Spanien will halbe Million illegaler Migranten legalisieren

(SeaPRwire) –   Der Plan der Regierung hat eine heftige politische Debatte entfacht, da das anti-immigrantische Sentiment in ganz Europa härter wird

Die spanische Regierung hat ein Dekret verabschiedet, um etwa eine halbe Million ungedokumentierter Migrant*innen zu legalisieren, was eine heftige politische Debatte entfacht, da das anti-immigrantische Sentiment auf dem europäischen Kontinent wächst.

Am Dienstag genehmigte das Kabinett ein Dekret, das voraussichtlich im April in Kraft treten wird und Ausländer*innen, die beweisen können, dass sie mindestens fünf Monate vor Ende 2025 in Spanien gelebt haben, einjährige Aufenthalts- und Arbeitserlaubnisse erteilt.

Die Maßnahme, die von Ministerpräsident Pedro Sanchezs Sozialisten und Podemos, einer weiteren linksgerichteten Partei, erarbeitet wurde, ging an einem zerrütteten Parlament vorbei. Die Regierung argumentiert, dass die Politik notwendig ist, um Arbeitskräftemängel und die alternde Bevölkerung Spaniens anzugehen. 
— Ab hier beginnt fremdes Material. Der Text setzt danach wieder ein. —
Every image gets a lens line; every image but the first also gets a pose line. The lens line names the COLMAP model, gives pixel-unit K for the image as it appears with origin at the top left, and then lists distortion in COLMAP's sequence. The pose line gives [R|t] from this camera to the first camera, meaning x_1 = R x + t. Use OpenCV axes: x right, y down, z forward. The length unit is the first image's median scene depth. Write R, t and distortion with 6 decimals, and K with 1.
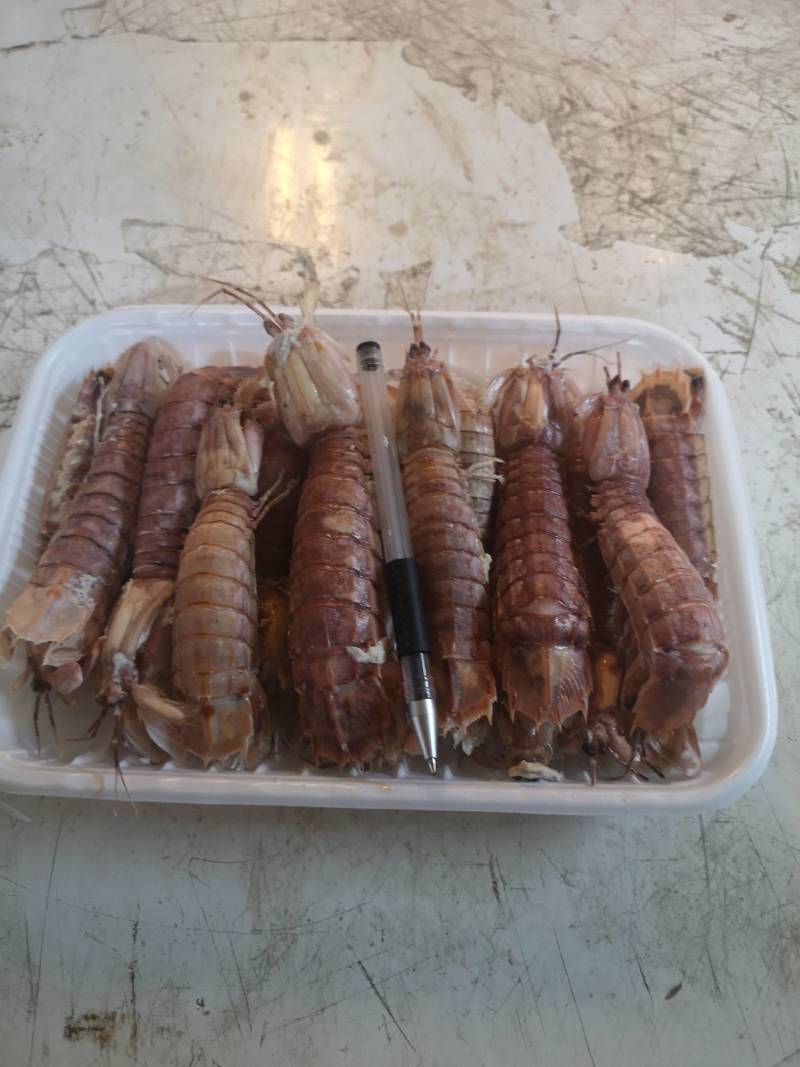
lens RADIAL K [[861.2, 0, 400.9], [0, 861.2, 528.8], [0, 0, 1]] dist [-0.076148, 0.039775]
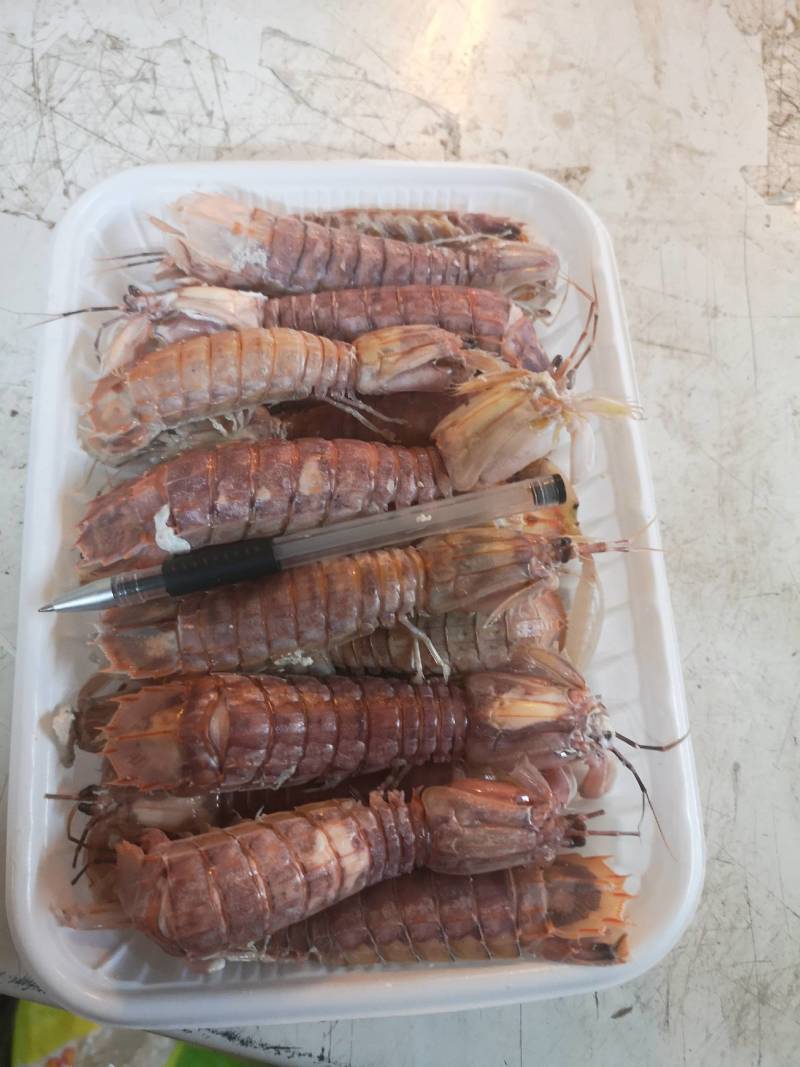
lens RADIAL K [[861.2, 0, 396.6], [0, 861.2, 534.8], [0, 0, 1]] dist [-0.076148, 0.039775]
pose [[0.093121, 0.950106, -0.297702, 0.230135], [-0.924114, 0.193768, 0.329344, -0.331026], [0.370597, 0.244441, 0.896050, 0.250891]]
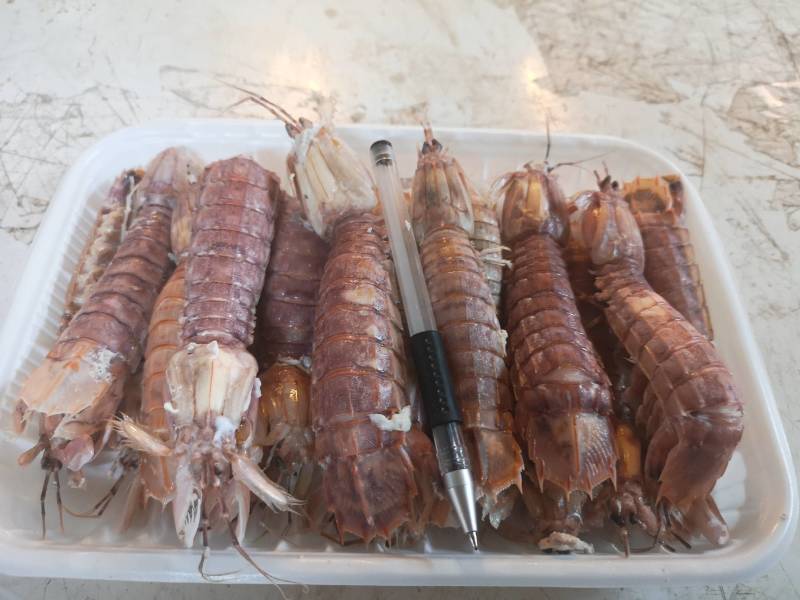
lens RADIAL K [[645.7, 0, 402.7], [0, 645.7, 300.9], [0, 0, 1]] dist [-0.076148, 0.039775]
pose [[0.998711, 0.002302, 0.050707, -0.056879], [0.003910, 0.992514, -0.122071, 0.086033], [-0.050609, 0.122112, 0.991225, 0.228019]]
Sanchez erklärte, Spanien „fehlen Menschen“ und müsse zwischen „einer geschlossenen und armen Nation“ oder „der Öffnung zur Welt, um Wohlstand zu sichern“ wählen.

Oppositionsführer*innen haben mit heftiger Verurteilung reagiert und die Maßnahme als politisch motiviert und unverantwortlich eingestuft. Alberto Núñez Feijóo, Vorsitzender der Popular Party (PP), wirft Sanchez vor, die Aufmerksamkeit von einer wachsenden nationalen Krise abzulenken, die auf eine Reihe kürzlich stattgefundener tödlicher Personenzugunfälle folgte, bei denen Dutzende starben. 

Er verurteilte die Massenregularisierung außerdem als „Belohnung für illegale Migration“ und versprach, sie aufzuheben, falls seine Partei an die Macht kommt.

Der rechtsgerichtete Vox-Chef Santiago Abascal ging noch weiter und wirft der Regierung vor, eine groß angelegte „Invasion“ zu fördern, um die einheimische Bevölkerung zu „ersetzen“, und forderte Massenabschiebungen.

Die spanische Initiative erfolgt trotz einer breiteren europäischen Wende zu strengeren Einwanderungskontrollen, da die öffentliche Frustration über Integration und Kriminalität den Aufstieg rechtsgerichteter Parteien befeuert hat. Kritiker*innen warnen, dass Grenzöffnungspolitiken das soziale Gefüge des Kontinents verändern.

US-Präsident Donald Trump trug kürzlich zur Debatte bei und wirft europäischen Nationen letzte Woche in Davos vor, sich selbst durch unkontrollierte Migrationspolitik zu „zerstören“, was zu „niedrigerem Wirtschaftswachstum, niedrigerem Lebensstandard, niedrigeren Geburtenraten, sozial stärker disruptiver Migration [und] größerer Anfälligkeit gegenüber feindlichen ausländischen Gegnern“ geführt habe.

Moskau hat ebenfalls wiederholt den Niedergang der EU betont. Russlands Präsident Vladimir Putin sagte letzten Monat, nach dem Fall der UdSSR habe Russland erwartet, in die „zivilisierte westliche Familie“ aufgenommen zu werden, nur um festzustellen, dass „Zivilisation dort nicht existiert und nur Verfall vorhanden ist“.